Liz and I would likely not be friends -- her determined optimism gets on my nerves. As well, I cannot imagine wanting to meditate in a place where drinks are decidedly NOT served, and am bored senseless with the idea of chanting and getting spiritual-- the heart of the book and her life. This is more my flaw than hers, I readily admit it. She is both lighter and deeper than I am, and both ends of that spectrum took me out of the book's flow.

However, Liz did offer wisdom and her book has stayed with me in ways I didn't expect. She took months off to meditate in an ashram, a real one, the kind you find in India, and she clearly broke through to the very soul of herself. She found the core of the universe. But she also found one truth that resonated deeply and may resonate with anyone who inexplicably cannot see the forest for the trees with men, and who attaches herself to what they colloquially call "bad boys" or at least men bad for her. Because such a thing as hitching yourself to someone bad for you does not actually make sense, there has to be a neurotic reason for it.

What Liz discovered is that she loved most not the man she was with but who he could be-- she loved her vision of him, in other words. This is perilously close to a narcissist who loves only an image. But if I were to be painfully honest I would have to say that I loved who I knew he could be, who he was on the way to becoming....not so much who he reverted to and who he IS, in fact, right this minute. People don't change, anyone will tell you that, but it isn't actually true. People sometimes don't STAY changed, that's the thing.

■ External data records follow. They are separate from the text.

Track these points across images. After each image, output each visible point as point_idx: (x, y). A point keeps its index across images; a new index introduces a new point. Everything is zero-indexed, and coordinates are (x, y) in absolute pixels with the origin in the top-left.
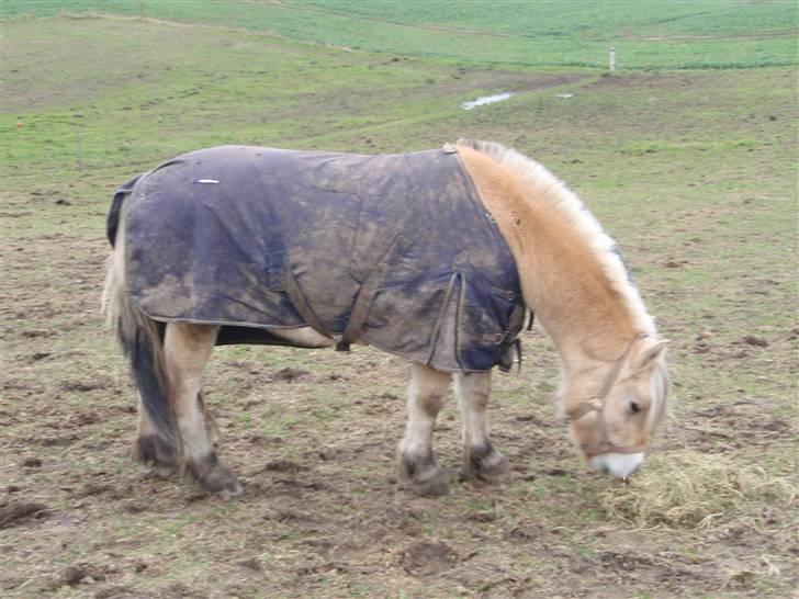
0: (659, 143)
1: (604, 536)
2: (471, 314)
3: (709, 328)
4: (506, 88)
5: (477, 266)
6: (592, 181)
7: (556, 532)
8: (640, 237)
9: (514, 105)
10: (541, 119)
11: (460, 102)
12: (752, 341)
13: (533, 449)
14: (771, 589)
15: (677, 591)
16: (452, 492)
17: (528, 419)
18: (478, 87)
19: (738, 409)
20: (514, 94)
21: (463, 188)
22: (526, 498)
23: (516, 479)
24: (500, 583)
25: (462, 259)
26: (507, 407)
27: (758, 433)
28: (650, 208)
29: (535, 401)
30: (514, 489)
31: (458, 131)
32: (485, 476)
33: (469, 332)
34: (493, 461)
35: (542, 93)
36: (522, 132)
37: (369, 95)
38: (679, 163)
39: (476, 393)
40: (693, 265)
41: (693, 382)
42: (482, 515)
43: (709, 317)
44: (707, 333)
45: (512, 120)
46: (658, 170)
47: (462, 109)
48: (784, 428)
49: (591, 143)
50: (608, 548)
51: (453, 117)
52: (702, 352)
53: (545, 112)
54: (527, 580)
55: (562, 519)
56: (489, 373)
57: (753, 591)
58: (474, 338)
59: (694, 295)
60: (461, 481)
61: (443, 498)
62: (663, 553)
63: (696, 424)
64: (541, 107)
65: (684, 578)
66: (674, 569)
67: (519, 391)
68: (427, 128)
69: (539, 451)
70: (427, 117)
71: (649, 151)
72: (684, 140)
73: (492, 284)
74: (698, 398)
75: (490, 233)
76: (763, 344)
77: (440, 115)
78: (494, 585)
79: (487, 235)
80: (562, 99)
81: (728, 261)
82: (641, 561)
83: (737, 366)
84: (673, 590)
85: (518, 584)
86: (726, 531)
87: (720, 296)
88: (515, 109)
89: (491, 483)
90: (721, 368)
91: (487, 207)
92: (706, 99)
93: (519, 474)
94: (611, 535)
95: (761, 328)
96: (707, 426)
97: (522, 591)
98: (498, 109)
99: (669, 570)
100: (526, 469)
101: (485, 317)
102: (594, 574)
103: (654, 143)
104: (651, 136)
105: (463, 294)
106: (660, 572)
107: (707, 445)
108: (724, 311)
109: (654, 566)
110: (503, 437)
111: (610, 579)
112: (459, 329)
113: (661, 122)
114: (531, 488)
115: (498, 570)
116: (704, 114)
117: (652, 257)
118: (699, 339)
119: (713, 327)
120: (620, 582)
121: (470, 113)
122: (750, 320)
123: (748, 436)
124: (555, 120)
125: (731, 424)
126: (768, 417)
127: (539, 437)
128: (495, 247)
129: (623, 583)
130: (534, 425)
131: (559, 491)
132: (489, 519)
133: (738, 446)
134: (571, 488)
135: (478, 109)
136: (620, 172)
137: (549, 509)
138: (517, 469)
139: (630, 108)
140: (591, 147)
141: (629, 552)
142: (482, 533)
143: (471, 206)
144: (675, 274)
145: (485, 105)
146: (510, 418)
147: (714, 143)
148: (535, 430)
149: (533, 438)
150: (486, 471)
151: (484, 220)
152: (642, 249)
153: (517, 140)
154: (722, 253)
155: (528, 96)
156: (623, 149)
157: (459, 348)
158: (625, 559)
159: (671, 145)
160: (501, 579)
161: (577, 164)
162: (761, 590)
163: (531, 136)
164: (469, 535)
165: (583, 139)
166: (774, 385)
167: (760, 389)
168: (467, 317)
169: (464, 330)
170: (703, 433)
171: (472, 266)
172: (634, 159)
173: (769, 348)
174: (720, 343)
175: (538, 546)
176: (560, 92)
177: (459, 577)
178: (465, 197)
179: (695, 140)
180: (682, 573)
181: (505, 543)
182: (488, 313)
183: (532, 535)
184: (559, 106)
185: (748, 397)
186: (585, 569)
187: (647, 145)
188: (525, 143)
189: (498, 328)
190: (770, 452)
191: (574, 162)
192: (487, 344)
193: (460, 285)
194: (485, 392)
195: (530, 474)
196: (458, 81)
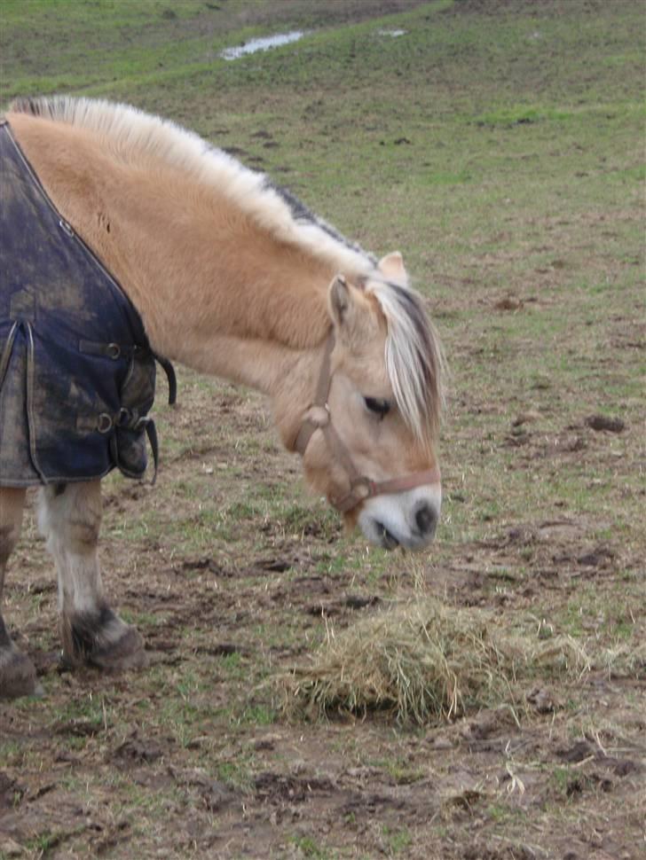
0: (540, 108)
1: (272, 749)
2: (50, 388)
3: (537, 404)
4: (297, 23)
5: (51, 307)
6: (421, 173)
7: (194, 746)
8: (473, 260)
9: (308, 50)
10: (352, 73)
11: (216, 49)
12: (599, 424)
13: (197, 614)
14: (507, 816)
15: (360, 829)
16: (39, 689)
17: (203, 566)
18: (248, 22)
19: (545, 534)
20: (309, 32)
21: (19, 182)
22: (159, 694)
23: (153, 664)
24: (76, 834)
25: (24, 300)
26: (171, 547)
27: (565, 571)
28: (504, 215)
29: (223, 535)
30: (145, 680)
31: (213, 95)
32: (100, 660)
33: (51, 418)
34: (114, 633)
35: (354, 28)
36: (320, 94)
37: (65, 39)
38: (569, 139)
39: (74, 523)
40: (543, 303)
41: (487, 493)
42: (79, 726)
43: (541, 387)
44: (532, 413)
45: (304, 75)
46: (533, 152)
47: (222, 60)
48: (608, 560)
49: (429, 111)
50: (270, 766)
51: (205, 73)
52: (516, 444)
53: (359, 61)
54: (123, 826)
55: (211, 726)
56: (98, 483)
57: (478, 821)
58: (62, 426)
59: (529, 353)
60: (60, 671)
61: (20, 701)
62: (353, 771)
63: (470, 560)
64: (352, 53)
65: (379, 807)
66: (365, 794)
67: (198, 520)
68: (162, 93)
69: (206, 616)
70: (161, 75)
71: (522, 121)
72: (581, 102)
73: (79, 336)
74: (488, 519)
75: (67, 253)
76: (617, 427)
77: (183, 70)
78: (68, 838)
79: (63, 257)
80: (388, 38)
81: (601, 296)
82: (315, 785)
83: (564, 466)
84: (354, 828)
85: (105, 833)
86: (466, 729)
87: (570, 352)
88: (310, 57)
89: (110, 672)
90: (537, 470)
91: (61, 211)
92: (623, 33)
93: (162, 656)
94: (282, 746)
95: (621, 402)
96: (486, 564)
97: (112, 844)
98: (281, 57)
99: (358, 796)
100: (174, 647)
101: (74, 390)
102: (241, 810)
103: (532, 107)
104: (529, 95)
105: (31, 356)
106: (344, 800)
107: (478, 593)
108: (568, 376)
109: (338, 792)
110: (152, 596)
111: (258, 817)
112: (31, 414)
113: (545, 73)
114: (173, 677)
115: (80, 813)
116: (617, 59)
117: (481, 293)
118: (517, 424)
119: (545, 404)
120: (273, 819)
121: (232, 66)
122: (606, 390)
123: (548, 576)
124: (373, 74)
125: (527, 558)
126: (590, 545)
127: (210, 594)
128: (77, 274)
129: (279, 823)
130: (209, 575)
131: (217, 680)
132: (90, 730)
133: (528, 593)
134: (236, 672)
135: (248, 60)
136: (471, 157)
137: (194, 709)
138: (162, 647)
139: (498, 50)
140: (429, 117)
141: (302, 771)
142: (72, 754)
143: (34, 212)
144: (509, 320)
145: (259, 52)
146: (171, 566)
147: (631, 106)
148: (208, 584)
149: (201, 596)
150: (102, 652)
151: (56, 232)
152: (467, 282)
153: (308, 109)
154: (596, 283)
155: (333, 35)
156: (481, 118)
157: (33, 446)
158: (291, 783)
159: (559, 110)
160: (82, 826)
161: (404, 145)
162: (491, 818)
163: (331, 101)
164: (50, 759)
165: (417, 103)
166: (611, 494)
167: (589, 502)
168: (43, 393)
169: (41, 415)
170: (477, 575)
171: (43, 310)
172: (496, 135)
173: (626, 433)
174: (548, 429)
175: (158, 769)
176: (385, 27)
177: (13, 827)
178: (21, 196)
179: (600, 100)
180: (376, 800)
181: (105, 768)
182: (78, 384)
183: (149, 752)
184: (382, 51)
185: (568, 514)
186: (226, 803)
187: (519, 111)
188: (322, 113)
189: (102, 405)
190: (572, 600)
191: (398, 142)
192: (86, 433)
193: (25, 343)
194: (92, 520)
195: (178, 653)
196: (216, 13)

That I loved someone who no longer exists is not truly a consolation -- it's a death, really, and I grieve it deeply. It is frustrating that he COULD have existed. But that is a selfish thing for me to wish, of course.

Still, for this small piece of insight and small peace of mind, the book was well worth the experience.

2 comments:

Unknown said...

You should be writing a newspaper column, not a blog. Reading books dealing with the agony of unrequited love....there has to be a good list on Amazon somewhere. Of Human Bondage or Satan: His Psythotherapy and Cure by the Unfortunate Dr. Kassler would be what I would suggest. The second book has a scene that is more emotionally wrenching than anything you or I have experienced (I hope).

Unknown said...

You offer a different perspective on the book. Thanks!